I have the same error I believe EKS cannot issue the certificate if CertificateSigningRequest does not start with csr- prefix. Unfortunately its name is imageswap.imageswap-system.cert-request so it stuck on Approved.

[phenixblue]

This issue seems to indicate the opposite...that containing the csr- prefix will prevent the certificate from being issued.
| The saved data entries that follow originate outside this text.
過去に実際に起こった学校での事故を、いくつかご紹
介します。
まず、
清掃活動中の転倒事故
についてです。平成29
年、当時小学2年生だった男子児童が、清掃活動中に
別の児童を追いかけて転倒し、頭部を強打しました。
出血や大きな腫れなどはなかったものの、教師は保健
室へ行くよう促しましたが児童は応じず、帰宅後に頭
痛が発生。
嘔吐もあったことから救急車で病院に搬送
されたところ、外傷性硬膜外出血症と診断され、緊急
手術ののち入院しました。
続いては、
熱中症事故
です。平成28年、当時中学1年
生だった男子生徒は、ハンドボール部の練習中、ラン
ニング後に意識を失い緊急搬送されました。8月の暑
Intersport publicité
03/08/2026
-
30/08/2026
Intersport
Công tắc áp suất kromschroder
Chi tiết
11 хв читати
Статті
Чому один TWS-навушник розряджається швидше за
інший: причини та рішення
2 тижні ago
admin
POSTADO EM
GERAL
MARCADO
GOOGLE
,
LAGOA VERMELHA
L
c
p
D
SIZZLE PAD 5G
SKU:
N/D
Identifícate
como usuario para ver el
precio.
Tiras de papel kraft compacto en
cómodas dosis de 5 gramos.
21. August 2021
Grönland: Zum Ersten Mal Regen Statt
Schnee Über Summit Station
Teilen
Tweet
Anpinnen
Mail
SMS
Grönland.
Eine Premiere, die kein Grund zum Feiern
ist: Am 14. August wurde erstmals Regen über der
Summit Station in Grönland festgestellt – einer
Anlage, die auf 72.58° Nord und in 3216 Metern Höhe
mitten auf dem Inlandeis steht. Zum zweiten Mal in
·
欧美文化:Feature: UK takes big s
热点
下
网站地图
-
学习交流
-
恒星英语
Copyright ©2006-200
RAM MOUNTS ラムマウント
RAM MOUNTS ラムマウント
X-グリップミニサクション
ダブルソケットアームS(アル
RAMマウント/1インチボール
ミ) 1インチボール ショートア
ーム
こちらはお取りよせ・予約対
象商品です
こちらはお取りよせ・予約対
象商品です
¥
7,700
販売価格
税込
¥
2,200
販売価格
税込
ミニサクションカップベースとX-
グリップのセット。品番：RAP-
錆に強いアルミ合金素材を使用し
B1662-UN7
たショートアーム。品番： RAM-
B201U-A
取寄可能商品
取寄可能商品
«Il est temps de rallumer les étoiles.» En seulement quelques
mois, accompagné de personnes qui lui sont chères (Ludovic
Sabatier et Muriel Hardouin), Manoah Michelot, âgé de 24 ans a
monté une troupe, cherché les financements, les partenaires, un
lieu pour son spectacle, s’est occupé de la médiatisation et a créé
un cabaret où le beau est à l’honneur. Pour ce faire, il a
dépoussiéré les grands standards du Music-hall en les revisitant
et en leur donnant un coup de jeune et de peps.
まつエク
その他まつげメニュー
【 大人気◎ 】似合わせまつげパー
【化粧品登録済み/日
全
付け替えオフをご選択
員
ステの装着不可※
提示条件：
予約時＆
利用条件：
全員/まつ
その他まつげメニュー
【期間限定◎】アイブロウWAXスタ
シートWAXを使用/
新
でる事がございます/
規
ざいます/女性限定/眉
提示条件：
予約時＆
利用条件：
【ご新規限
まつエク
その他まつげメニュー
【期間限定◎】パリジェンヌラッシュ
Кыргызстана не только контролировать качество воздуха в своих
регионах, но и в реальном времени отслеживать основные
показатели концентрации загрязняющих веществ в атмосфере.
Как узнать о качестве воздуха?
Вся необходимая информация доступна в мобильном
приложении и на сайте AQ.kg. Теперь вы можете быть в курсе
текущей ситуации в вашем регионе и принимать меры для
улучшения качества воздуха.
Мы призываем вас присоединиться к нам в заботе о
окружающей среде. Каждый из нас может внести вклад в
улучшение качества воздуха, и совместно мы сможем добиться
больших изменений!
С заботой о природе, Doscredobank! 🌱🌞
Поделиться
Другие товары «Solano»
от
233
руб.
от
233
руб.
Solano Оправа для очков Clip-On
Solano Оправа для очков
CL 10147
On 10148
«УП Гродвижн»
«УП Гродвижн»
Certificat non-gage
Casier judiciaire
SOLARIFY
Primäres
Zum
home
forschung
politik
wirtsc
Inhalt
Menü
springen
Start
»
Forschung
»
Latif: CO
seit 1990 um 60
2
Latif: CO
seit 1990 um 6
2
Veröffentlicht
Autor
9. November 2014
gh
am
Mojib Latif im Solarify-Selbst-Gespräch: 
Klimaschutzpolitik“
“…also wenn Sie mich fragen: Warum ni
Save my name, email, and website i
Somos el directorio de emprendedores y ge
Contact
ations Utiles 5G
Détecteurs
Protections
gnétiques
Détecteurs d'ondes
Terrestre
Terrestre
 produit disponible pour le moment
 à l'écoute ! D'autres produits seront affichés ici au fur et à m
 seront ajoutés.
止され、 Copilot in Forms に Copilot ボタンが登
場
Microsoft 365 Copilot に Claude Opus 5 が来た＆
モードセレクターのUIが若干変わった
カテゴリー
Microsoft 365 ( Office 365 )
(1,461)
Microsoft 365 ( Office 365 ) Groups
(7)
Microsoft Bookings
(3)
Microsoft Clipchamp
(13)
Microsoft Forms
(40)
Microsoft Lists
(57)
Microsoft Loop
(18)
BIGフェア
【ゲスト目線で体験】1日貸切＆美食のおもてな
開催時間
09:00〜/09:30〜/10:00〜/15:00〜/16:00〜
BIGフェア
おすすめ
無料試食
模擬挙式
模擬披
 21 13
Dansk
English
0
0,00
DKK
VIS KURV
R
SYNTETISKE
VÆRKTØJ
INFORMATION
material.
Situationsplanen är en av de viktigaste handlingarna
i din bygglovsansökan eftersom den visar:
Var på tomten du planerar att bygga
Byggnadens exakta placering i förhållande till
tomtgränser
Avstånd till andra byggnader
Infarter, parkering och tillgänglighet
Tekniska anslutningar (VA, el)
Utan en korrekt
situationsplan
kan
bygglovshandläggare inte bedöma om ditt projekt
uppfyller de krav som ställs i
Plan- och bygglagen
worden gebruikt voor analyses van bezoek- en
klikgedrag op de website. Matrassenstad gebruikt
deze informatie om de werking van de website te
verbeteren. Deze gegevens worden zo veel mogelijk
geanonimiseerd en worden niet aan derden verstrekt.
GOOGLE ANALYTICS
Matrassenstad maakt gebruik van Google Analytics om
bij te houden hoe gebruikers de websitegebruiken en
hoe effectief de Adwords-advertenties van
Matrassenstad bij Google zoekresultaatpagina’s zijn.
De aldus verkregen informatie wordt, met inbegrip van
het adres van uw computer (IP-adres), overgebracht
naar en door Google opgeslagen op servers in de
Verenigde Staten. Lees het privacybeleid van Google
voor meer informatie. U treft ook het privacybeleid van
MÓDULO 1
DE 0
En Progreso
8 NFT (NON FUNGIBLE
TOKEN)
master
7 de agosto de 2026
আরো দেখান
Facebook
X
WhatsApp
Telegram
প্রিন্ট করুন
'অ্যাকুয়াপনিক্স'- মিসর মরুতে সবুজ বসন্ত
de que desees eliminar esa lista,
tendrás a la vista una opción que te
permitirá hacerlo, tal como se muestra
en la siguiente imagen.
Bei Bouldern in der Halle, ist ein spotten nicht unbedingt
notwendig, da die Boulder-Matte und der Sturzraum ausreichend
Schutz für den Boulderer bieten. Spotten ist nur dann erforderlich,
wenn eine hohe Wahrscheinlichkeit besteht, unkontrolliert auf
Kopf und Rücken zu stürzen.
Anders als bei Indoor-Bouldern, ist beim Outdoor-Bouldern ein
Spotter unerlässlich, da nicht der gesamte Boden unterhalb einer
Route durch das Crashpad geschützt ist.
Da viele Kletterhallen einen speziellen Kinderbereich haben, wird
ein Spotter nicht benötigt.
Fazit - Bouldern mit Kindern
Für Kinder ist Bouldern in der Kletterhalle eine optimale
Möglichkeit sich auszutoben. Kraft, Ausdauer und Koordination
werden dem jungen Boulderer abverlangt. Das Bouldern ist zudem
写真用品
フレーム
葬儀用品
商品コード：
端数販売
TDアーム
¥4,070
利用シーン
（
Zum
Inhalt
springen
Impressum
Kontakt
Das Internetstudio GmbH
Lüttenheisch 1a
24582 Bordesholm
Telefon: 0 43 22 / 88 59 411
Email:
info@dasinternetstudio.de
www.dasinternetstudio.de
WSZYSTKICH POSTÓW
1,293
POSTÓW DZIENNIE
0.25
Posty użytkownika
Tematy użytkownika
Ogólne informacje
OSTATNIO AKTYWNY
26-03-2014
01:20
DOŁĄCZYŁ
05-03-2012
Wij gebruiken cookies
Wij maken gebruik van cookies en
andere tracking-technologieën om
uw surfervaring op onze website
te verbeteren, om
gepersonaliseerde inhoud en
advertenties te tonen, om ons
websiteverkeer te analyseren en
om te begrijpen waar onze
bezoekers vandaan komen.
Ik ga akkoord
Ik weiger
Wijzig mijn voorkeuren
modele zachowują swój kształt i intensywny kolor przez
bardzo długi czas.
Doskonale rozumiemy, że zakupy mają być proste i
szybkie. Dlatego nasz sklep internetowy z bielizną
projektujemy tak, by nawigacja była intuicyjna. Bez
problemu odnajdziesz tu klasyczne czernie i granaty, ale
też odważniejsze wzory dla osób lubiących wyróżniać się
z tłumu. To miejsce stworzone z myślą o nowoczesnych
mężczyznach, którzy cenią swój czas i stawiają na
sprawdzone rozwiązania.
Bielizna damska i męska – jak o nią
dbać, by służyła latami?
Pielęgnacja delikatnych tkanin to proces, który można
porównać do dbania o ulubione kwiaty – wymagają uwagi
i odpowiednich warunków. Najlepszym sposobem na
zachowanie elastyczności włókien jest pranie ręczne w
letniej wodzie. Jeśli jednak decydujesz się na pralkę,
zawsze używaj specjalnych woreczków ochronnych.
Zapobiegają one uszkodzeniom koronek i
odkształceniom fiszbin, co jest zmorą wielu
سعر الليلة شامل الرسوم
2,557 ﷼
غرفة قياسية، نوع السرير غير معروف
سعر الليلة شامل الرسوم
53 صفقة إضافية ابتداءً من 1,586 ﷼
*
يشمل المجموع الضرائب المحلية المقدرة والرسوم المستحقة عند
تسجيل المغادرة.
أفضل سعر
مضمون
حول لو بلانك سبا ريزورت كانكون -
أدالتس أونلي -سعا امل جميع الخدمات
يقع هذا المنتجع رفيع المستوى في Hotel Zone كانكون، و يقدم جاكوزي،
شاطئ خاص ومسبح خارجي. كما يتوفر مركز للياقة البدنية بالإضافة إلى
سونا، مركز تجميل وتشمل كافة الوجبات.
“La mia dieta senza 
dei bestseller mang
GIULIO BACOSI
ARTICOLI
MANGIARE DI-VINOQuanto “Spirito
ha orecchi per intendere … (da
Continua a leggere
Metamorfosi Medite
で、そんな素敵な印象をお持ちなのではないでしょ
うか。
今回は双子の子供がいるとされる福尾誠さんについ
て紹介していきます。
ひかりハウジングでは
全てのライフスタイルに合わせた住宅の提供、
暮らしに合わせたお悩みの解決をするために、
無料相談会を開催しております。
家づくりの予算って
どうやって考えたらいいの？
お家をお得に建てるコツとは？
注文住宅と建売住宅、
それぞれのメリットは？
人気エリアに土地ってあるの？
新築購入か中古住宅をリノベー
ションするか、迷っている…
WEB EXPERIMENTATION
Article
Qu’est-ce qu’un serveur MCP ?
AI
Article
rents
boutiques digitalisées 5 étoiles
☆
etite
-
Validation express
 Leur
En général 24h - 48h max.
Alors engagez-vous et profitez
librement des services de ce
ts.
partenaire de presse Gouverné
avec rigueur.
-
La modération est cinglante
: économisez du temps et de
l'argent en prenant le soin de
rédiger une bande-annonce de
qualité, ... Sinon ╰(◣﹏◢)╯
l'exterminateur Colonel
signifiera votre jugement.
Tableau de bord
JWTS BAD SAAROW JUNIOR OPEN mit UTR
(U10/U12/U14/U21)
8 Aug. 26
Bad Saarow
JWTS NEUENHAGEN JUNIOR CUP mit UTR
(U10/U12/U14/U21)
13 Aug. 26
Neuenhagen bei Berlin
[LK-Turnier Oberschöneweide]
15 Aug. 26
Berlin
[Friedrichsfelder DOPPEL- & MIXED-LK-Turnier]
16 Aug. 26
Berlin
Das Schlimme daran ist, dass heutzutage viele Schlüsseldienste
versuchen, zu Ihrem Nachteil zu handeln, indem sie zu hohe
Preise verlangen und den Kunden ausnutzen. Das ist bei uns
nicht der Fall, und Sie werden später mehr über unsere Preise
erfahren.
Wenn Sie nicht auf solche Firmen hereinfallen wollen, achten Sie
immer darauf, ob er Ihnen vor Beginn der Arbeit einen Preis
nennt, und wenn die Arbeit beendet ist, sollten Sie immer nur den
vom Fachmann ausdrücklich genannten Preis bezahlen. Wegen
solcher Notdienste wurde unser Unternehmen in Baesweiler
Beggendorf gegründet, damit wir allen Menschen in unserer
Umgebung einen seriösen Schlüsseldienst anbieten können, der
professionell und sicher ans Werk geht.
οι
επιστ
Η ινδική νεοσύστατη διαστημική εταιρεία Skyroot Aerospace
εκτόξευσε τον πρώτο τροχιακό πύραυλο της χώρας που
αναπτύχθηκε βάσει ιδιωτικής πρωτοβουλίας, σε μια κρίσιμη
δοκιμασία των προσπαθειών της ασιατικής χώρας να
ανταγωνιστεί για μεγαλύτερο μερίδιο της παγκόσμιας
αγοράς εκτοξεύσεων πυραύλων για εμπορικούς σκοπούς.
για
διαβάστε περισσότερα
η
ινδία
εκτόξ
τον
https://github.com/aws/containers-roadmap/issues/2079

[dex4er]

Ah so as https://docs.aws.amazon.com/eks/latest/userguide/cert-signing.html explains, application cannot use signerName: kubernetes.io/kubelet-serving. There is however additional signerName: beta.eks.amazonaws.com/app-serving

I can confirm that after installing this kustomization.yaml:

apiVersion: kustomize.config.k8s.io/v1beta1
kind: Kustomization
resources:
  - https://raw.githubusercontent.com/phenixblue/imageswap-webhook/master/deploy/install.yaml
patches:
  - patch: |-
      apiVersion: v1
      kind: ConfigMap
      metadata:
        name: imageswap-env
        namespace: imageswap-system
      data:
        IMAGESWAP_CSR_SIGNER_NAME: beta.eks.amazonaws.com/app-serving

the app starts and certificate is approved and issued.